**ABOUT THIS TASK:**
Reproduce the portion of the ROUGE score post that begins with "ROUGE score problem" and runs through "metric.compute()".

+++ SELECTED TEXT

ROUGE score problem

ROUGE score metric is not working for non-English(Arabic) language:

!pip install rouge_score
from datasets import load_metric
metric= load_metric("rouge")

pred_str =['السلام عليكم كيف حالك']
label_str=['السلام عليكم صديقي كيف حالك']
metric.add_batch(predictions=pred_str, references=label_str)
metric.compute()

output

{‘rouge1’: AggregateScore(low=Score(precision=0.0, recall=0.0, fmeasure=0.0), mid=Score(precision=0.0, recall=0.0, fmeasure=0.0), high=Score(precision=0.0, recall=0.0, fmeasure=0.0)),
‘rouge2’: AggregateScore(low=Score(precision=0.0, recall=0.0, fmeasure=0.0), mid=Score(precision=0.0, recall=0.0, fmeasure=0.0), high=Score(precision=0.0, recall=0.0, fmeasure=0.0)),
‘rougeL’: AggregateScore(low=Score(precision=0.0, recall=0.0, fmeasure=0.0), mid=Score(precision=0.0, recall=0.0, fmeasure=0.0), high=Score(precision=0.0, recall=0.0, fmeasure=0.0)),
‘rougeLsum’: AggregateScore(low=Score(precision=0.0, recall=0.0, fmeasure=0.0), mid=Score(precision=0.0, recall=0.0, fmeasure=0.0), high=Score(precision=0.0, recall=0.0, fmeasure=0.0))}

This problem occurs because the rouge score tokenizer eliminates all non-English characters, we can change for accepting “Arabic, Kurdish, Farsi” by replacing ‘a-z0-9’ --to–> ’ a-z0-9\u0600-\u06ff\u0750-\u077f\ufb50-\ufbc1\ufbd3-\ufd3f\ufd50-\ufd8f\ufd50-\ufd8f\ufe70-\ufefc\uFDF0-\uFDFD.0-9’ .
You can simply run this code before calling the ROUGE metric.

++++++
+++ SUPPLIED MATERIAL

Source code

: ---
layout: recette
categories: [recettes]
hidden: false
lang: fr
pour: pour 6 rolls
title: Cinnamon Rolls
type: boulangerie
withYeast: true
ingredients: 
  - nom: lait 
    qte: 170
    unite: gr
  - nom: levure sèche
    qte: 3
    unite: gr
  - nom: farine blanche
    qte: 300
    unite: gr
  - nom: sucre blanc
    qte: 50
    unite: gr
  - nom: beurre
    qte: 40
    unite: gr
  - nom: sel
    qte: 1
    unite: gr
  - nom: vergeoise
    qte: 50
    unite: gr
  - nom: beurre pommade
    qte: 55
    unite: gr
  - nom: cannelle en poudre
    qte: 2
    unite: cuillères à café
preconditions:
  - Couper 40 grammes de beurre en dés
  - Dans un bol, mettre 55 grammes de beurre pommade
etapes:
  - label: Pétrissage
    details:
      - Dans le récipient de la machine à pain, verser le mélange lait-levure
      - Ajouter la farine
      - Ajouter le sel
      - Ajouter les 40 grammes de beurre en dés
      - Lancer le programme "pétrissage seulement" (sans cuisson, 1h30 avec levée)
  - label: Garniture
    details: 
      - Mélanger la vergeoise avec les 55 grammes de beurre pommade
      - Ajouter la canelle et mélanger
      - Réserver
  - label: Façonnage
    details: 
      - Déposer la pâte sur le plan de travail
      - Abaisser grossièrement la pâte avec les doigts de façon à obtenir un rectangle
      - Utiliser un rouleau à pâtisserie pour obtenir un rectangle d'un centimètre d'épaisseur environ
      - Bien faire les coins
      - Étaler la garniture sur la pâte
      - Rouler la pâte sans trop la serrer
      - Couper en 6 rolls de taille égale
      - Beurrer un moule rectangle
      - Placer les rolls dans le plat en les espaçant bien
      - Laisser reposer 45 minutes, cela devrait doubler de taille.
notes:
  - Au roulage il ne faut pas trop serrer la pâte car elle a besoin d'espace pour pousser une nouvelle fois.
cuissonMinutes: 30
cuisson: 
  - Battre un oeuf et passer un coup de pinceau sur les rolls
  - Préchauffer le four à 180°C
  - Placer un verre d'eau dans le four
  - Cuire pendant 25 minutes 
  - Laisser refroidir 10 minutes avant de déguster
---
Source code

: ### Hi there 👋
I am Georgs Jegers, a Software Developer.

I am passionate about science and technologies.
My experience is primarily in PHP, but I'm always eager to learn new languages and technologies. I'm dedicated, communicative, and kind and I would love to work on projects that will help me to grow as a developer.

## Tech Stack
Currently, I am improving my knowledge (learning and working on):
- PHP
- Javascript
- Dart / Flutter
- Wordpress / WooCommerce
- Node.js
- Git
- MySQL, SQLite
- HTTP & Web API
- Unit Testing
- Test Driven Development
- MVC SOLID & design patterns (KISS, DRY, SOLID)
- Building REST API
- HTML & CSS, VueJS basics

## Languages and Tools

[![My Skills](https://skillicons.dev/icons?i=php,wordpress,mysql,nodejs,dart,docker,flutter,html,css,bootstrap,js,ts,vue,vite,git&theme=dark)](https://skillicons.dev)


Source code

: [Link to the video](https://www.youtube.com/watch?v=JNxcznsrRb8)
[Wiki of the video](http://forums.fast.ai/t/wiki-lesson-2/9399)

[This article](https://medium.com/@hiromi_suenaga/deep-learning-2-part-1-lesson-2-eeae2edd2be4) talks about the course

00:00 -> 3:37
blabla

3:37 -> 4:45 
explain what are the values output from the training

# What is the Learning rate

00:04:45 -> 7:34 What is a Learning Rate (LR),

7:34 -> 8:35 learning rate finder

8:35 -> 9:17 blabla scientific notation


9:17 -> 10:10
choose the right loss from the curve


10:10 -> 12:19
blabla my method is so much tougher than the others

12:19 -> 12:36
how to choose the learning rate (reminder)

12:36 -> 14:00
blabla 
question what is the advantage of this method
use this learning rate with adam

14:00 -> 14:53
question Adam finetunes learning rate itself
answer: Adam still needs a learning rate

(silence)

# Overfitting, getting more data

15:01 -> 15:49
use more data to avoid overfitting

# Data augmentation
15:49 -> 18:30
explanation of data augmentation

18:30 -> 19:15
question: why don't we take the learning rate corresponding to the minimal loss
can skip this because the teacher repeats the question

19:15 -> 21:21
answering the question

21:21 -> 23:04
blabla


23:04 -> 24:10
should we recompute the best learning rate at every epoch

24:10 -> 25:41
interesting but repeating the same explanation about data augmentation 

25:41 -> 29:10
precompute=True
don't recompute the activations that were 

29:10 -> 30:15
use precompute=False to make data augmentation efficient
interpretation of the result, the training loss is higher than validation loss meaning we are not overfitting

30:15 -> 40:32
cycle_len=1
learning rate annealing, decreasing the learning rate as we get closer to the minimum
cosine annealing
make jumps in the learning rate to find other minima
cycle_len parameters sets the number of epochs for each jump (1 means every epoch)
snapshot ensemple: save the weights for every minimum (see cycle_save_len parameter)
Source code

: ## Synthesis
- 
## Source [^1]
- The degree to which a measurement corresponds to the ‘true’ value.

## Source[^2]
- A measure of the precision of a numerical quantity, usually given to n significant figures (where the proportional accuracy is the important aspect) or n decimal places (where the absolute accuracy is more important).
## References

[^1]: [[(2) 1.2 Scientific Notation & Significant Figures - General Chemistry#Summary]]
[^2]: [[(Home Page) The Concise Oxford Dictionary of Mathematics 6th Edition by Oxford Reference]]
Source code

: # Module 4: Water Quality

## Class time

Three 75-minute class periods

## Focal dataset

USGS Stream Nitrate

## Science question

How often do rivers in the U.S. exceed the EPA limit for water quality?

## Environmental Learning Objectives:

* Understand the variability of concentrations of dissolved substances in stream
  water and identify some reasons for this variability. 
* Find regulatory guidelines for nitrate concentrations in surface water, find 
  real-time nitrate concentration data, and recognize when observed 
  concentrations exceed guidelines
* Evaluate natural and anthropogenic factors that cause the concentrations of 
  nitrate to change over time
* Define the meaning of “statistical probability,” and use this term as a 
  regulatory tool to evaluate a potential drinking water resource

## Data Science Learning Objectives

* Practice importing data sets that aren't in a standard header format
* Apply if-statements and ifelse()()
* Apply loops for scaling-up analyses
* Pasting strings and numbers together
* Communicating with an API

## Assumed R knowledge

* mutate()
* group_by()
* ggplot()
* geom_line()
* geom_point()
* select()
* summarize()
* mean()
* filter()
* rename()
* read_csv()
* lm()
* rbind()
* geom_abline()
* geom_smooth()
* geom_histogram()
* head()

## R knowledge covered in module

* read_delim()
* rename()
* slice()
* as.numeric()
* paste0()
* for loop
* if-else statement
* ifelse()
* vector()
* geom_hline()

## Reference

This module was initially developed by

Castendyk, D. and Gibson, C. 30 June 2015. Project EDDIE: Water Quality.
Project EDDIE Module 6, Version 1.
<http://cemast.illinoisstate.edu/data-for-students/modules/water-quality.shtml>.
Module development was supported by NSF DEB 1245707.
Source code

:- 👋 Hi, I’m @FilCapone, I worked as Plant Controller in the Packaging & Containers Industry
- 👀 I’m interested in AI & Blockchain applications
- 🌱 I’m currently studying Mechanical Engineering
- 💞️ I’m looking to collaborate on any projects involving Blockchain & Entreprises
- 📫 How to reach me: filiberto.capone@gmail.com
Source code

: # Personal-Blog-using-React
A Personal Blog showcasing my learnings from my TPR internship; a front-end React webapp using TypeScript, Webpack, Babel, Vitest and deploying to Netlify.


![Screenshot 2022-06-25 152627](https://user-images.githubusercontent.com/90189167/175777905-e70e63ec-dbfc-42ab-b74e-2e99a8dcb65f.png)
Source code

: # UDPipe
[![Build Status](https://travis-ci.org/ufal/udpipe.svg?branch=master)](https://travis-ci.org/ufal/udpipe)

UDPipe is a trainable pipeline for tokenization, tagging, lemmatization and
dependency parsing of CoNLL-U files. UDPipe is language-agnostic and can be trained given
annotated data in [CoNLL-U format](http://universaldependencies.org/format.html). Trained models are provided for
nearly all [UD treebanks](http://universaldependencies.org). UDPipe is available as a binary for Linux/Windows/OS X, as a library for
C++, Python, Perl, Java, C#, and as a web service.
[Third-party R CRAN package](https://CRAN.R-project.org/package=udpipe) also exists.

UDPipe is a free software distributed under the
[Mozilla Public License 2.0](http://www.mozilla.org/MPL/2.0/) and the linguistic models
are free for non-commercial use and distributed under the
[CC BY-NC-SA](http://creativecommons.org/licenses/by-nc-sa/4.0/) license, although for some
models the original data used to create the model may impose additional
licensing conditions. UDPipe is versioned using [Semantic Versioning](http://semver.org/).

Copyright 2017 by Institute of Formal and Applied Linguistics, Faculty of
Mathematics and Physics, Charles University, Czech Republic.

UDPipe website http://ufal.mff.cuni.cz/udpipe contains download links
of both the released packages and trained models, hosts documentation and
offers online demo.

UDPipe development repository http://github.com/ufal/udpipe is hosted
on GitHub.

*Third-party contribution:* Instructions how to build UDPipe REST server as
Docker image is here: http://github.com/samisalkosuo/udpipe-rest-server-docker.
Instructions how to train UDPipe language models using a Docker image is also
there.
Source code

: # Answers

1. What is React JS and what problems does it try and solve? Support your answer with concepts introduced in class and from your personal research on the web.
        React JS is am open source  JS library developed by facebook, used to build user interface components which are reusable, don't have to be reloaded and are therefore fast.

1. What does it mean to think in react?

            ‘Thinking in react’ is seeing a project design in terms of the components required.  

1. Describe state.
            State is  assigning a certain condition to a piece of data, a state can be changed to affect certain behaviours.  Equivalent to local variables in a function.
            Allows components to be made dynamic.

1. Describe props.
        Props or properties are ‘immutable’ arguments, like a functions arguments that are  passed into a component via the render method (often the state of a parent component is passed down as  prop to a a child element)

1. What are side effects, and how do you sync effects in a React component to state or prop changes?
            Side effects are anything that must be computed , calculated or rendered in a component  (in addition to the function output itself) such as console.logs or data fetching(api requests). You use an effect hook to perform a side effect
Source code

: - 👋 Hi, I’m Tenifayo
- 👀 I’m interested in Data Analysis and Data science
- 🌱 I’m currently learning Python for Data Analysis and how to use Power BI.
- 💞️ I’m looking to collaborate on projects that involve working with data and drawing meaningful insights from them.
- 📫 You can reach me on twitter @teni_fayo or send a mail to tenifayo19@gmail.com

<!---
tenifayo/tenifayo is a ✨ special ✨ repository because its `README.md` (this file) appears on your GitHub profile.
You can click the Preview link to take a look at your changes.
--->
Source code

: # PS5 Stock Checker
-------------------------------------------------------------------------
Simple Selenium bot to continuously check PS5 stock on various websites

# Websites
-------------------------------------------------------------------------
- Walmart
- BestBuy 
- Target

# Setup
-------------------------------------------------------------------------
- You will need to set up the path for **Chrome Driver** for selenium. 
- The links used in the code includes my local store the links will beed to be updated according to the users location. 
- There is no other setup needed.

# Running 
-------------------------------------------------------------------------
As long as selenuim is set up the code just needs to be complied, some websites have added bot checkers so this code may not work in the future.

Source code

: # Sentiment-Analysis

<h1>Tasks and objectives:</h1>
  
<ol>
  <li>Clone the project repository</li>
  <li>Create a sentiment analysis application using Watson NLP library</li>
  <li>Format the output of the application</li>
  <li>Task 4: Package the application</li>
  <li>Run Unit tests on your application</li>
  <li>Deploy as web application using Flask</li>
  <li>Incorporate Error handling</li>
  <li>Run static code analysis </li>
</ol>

++++++

**ANSWER BELOW:**
ROUGE score problem

ROUGE score metric is not working for non-English(Arabic) language:

!pip install rouge_score
from datasets import load_metric
metric= load_metric("rouge")

pred_str =['السلام عليكم كيف حالك']
label_str=['السلام عليكم صديقي كيف حالك']
metric.add_batch(predictions=pred_str, references=label_str)
metric.compute()